One alternative is Parliament's committees. But their investigative worth plummeted after failures to pick apart the sponsorship scheme and Brian Mulroney's curious dealings with Karlheinz Schreiber. In any case, Conservatives are now stonewalling justice committee attempts to measure efforts to change Cadman's mind and vote.

Worrying as it is, the Cadman question is a small part of the capital's bigger conundrum. If not the RCMP or MPs, then who can be trusted for honest answers?

It's such a short list that Harper is now relying on Kevin Lynch, the country's top civil servant, to plumb the NAFTA leak that embarrassed Canada and Barack Obama in the Ohio presidential primaries. What makes Lynch a good choice is that he's highly respected and is, by definition, non-partisan. What makes it bad is that he both serves as the Prime Minister's deputy and works closely with Ian Brodie, Harper's very partisan chief of staff who reportedly dripped to reporters the first small NAFTA drop.

That puts Lynch in an impossible position. No matter what the truth or how thorough the investigation, any report minimizing Brodie's role will be met with skepticism.

As always, it's even more complicated. There's deep suspicion here that Conservatives hope to scapegoat foreign affairs bureaucrats they neither like nor trust. But as clerk of the Privy Council, Lynch is also responsible for the civil service and for managing its increasingly strained relations with a Harper administration more interested in aye-aye policy implementation than listening when mandarins speak truth to power.

While there's no quick fix, there is a starting point. A precondition for restoring public trust in the RCMP and its investigations is to pull back the covers on its politicization. That means full examination before the next election of Zaccardelli's motivation in effectively, if not necessarily intentionally, throwing the last one to Conservatives.

Politicians must always be held to a higher moral standard than the criminal law.
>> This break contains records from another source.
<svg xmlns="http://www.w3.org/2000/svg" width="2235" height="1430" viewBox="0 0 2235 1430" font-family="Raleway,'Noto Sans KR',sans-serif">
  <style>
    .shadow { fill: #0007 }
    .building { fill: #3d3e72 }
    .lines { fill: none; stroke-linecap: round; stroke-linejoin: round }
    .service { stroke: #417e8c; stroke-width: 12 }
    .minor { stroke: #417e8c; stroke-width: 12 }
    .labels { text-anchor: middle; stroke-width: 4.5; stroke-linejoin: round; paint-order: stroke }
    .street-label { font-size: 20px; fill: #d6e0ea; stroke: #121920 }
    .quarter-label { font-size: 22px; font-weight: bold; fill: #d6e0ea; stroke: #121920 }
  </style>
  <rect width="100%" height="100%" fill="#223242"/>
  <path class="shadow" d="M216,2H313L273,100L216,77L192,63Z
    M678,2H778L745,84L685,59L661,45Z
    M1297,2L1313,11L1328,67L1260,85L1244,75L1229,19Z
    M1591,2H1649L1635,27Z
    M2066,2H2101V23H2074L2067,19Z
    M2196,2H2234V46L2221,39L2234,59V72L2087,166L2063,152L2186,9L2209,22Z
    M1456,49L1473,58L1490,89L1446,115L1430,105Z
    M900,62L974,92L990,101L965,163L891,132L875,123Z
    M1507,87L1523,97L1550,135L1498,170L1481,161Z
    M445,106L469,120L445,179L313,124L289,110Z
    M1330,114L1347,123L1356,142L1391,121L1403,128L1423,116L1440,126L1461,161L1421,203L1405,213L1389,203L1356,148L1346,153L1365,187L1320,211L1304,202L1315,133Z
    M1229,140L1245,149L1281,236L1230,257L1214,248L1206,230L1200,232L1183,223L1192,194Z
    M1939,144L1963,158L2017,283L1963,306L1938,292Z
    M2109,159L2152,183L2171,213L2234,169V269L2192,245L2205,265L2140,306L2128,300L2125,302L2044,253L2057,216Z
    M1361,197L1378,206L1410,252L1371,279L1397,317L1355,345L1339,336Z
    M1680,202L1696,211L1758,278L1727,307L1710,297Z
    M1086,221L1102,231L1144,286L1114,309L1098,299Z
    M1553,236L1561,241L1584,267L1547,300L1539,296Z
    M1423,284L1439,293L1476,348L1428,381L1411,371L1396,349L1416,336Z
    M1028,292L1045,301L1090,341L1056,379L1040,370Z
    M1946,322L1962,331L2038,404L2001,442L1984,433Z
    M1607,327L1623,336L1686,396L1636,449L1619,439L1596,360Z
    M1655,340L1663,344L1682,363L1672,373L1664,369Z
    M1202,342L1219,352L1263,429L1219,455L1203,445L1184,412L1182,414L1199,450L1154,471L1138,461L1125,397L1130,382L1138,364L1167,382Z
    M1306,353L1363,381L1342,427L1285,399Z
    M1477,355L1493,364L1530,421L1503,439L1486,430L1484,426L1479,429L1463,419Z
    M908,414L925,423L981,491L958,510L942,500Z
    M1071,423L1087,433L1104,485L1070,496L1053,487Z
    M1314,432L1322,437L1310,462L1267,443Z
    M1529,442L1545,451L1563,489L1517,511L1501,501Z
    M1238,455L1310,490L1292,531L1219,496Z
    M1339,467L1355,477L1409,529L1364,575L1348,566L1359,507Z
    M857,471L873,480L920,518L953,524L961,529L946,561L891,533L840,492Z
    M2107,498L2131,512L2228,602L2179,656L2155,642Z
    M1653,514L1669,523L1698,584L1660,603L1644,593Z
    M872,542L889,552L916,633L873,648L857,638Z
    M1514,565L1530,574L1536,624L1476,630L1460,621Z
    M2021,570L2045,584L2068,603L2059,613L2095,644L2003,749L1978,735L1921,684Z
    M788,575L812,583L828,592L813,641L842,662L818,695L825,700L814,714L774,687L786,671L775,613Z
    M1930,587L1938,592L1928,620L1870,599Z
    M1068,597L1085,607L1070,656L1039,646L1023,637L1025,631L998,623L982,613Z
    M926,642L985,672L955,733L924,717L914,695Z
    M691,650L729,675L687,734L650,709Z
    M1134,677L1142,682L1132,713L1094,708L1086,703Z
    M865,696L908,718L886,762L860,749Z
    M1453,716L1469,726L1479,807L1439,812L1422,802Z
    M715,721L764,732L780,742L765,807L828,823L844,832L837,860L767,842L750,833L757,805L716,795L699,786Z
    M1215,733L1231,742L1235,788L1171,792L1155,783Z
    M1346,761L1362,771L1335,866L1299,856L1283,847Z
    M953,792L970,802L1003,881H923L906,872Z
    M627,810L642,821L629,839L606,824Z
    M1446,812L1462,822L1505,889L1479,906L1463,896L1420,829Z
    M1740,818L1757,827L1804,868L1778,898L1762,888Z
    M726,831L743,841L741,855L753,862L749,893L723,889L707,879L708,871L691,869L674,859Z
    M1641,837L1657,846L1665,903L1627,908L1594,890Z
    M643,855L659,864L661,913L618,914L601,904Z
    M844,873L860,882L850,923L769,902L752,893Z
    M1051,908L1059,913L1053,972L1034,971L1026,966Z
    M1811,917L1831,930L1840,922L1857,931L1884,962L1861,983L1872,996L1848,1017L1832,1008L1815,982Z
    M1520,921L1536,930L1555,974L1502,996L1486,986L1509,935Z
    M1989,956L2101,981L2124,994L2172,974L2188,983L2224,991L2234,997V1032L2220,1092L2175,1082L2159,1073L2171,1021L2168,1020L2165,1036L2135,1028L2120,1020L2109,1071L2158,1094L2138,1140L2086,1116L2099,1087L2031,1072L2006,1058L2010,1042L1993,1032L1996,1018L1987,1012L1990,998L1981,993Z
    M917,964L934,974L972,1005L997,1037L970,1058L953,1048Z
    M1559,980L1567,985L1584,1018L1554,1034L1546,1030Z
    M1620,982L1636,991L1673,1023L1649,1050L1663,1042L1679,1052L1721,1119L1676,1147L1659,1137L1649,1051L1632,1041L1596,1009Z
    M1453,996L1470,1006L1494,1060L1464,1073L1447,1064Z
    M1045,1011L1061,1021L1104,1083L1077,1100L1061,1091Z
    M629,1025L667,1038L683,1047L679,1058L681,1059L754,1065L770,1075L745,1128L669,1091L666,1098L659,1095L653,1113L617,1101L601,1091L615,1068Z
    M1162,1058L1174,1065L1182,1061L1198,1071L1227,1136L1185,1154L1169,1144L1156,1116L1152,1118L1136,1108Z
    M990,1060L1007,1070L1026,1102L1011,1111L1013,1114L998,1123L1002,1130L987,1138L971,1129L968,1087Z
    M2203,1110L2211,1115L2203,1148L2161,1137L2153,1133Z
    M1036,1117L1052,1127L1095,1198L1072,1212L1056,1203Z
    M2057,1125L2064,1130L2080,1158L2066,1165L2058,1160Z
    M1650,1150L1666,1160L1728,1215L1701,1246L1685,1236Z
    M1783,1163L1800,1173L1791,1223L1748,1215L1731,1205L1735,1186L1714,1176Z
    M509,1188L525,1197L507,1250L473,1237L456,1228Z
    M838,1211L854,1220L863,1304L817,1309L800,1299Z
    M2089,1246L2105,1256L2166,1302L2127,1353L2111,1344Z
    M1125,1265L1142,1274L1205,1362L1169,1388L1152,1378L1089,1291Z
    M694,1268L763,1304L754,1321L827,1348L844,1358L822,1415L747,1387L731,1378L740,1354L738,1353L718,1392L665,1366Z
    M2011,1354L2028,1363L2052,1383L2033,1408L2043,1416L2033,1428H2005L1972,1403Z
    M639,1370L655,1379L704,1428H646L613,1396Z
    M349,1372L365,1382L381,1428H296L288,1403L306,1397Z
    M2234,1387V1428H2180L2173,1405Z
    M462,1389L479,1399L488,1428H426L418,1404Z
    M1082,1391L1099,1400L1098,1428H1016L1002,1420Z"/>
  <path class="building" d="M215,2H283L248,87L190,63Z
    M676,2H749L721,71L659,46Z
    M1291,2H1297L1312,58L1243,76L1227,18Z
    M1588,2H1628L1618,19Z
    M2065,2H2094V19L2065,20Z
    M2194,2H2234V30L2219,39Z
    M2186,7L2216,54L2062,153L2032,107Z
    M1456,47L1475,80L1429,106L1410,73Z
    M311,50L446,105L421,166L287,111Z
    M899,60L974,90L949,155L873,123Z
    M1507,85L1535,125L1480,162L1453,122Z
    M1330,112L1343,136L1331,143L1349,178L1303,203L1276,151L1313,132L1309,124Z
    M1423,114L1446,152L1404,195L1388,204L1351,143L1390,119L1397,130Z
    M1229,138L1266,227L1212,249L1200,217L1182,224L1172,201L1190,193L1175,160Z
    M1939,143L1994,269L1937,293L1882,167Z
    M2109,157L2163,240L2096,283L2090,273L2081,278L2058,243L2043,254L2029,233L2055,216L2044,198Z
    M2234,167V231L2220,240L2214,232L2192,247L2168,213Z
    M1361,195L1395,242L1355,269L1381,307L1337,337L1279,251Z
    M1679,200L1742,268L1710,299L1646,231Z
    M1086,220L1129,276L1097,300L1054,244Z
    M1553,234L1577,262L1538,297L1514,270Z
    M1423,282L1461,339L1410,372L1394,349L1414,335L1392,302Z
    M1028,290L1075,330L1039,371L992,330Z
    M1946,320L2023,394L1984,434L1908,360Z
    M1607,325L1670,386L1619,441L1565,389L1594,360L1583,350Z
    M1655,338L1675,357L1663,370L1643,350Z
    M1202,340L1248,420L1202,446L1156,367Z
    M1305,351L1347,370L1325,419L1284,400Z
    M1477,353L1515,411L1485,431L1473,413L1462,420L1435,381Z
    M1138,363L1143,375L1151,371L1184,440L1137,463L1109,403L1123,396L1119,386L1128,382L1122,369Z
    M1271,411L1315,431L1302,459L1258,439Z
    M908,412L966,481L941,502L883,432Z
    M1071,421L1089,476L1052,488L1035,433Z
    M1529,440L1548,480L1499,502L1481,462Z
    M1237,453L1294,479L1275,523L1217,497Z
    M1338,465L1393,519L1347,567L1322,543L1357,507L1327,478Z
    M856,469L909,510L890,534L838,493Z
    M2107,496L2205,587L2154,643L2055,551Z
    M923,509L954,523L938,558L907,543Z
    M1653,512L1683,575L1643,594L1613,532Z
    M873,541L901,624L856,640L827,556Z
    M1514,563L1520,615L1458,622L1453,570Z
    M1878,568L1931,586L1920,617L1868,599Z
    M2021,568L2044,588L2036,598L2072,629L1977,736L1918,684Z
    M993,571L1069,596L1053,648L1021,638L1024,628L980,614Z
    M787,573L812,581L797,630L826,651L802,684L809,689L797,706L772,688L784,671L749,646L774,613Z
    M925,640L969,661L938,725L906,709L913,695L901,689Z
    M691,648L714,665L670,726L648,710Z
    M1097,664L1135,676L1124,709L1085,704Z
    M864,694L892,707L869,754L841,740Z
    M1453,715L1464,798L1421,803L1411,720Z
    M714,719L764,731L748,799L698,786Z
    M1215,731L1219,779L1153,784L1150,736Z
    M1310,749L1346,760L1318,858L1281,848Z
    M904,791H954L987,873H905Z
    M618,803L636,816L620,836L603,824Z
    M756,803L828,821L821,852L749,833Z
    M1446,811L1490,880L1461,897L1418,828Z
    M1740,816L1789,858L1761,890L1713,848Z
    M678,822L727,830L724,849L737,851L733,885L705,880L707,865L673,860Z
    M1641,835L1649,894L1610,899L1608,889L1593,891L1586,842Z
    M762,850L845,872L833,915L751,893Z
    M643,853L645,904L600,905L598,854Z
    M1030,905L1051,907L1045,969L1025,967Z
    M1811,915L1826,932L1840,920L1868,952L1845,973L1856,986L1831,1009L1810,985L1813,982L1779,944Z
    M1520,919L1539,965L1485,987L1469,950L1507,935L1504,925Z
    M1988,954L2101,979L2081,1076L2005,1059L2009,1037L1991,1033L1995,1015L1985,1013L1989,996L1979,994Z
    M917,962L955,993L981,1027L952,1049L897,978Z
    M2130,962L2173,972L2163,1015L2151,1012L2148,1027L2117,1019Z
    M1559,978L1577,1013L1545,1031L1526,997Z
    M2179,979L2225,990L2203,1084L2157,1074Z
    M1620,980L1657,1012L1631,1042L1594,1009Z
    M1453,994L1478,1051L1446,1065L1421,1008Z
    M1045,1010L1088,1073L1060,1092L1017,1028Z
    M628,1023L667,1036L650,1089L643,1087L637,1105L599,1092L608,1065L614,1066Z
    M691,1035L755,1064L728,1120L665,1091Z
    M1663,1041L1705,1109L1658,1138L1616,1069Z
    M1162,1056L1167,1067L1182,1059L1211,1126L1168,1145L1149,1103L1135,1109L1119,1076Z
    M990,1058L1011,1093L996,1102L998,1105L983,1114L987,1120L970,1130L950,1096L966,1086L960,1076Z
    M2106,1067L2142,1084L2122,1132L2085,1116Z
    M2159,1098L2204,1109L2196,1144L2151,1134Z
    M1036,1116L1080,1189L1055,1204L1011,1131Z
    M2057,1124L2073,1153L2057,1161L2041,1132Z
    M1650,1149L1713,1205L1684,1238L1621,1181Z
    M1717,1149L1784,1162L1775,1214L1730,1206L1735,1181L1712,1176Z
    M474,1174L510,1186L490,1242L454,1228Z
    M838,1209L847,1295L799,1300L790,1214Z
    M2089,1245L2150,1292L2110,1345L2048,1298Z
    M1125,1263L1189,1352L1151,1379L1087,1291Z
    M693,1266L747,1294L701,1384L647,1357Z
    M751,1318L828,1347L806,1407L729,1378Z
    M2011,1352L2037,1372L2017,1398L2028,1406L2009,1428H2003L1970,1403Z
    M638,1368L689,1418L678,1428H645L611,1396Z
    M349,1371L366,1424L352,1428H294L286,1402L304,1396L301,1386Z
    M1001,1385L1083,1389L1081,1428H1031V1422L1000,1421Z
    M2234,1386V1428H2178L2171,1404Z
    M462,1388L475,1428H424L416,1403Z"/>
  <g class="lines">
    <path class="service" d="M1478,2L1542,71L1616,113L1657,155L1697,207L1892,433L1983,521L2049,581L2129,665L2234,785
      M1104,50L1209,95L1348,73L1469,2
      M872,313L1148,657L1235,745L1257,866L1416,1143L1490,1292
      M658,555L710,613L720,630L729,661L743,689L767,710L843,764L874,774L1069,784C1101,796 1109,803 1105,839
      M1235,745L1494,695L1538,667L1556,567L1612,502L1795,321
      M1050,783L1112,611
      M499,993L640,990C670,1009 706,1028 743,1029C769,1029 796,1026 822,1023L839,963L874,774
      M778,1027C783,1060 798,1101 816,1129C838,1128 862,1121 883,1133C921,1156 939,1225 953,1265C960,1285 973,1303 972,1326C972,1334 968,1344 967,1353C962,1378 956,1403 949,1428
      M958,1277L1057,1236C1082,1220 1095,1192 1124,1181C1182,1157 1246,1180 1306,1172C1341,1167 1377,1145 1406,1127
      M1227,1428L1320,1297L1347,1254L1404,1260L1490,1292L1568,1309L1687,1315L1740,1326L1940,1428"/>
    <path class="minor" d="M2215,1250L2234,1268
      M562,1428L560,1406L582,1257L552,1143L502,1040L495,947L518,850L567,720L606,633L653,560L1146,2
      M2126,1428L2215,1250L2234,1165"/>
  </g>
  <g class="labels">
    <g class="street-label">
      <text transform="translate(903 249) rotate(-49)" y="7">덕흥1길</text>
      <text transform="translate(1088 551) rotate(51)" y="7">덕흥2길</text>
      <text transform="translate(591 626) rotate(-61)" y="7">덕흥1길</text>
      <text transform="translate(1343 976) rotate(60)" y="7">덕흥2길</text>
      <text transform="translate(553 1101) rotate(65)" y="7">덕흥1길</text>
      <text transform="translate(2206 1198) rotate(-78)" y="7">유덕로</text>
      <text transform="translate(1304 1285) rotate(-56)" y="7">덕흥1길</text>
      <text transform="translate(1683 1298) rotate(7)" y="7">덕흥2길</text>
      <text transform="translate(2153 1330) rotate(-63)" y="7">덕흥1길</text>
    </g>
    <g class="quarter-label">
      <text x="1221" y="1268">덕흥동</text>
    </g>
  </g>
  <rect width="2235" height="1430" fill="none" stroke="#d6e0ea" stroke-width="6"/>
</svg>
But every citizen has every right to demand proof that the federal force will conduct its most sensitive investigations without political fear or favour.


James Travers' national affairs column appears Tuesday, Thursday and Saturday.

3 comments:

Anonymous said...

Well , isn`t that just another kick in the groin.

Unbelievable!!

I thought Ms Fraser would be different--that somehow she would operate at arm`s length from the Harper government & that we would finally have some accounting of the facts .

Appears that I , along with many others , were living in some fairy tale world where we had hoped the forces of good actually triumphed.

I had hoped that there was still a champion for the little guy left out there & I had hoped her name was Sheila.

It appears that there is very little hope left in this country for justice if your name is not D`Alessandro or Sabia.

Pity!!!!!!!!

Dr Mike.

Anonymous said...

If the problem is party-line politics , then eliminate the party system---maybe it is time for a full scale retool.

If Sheila Fraser dumped an investigation because she is a Conservative supporter , them maybe she is the one that needs investigating.

So much for doing the right thing.

Dr Mike.

Anonymous said...

Yup, the depth of the sleeze runs deep. I bet the next auditor generals report will be a glowing account of the PC's and their fiscal policies. What a bloody joke.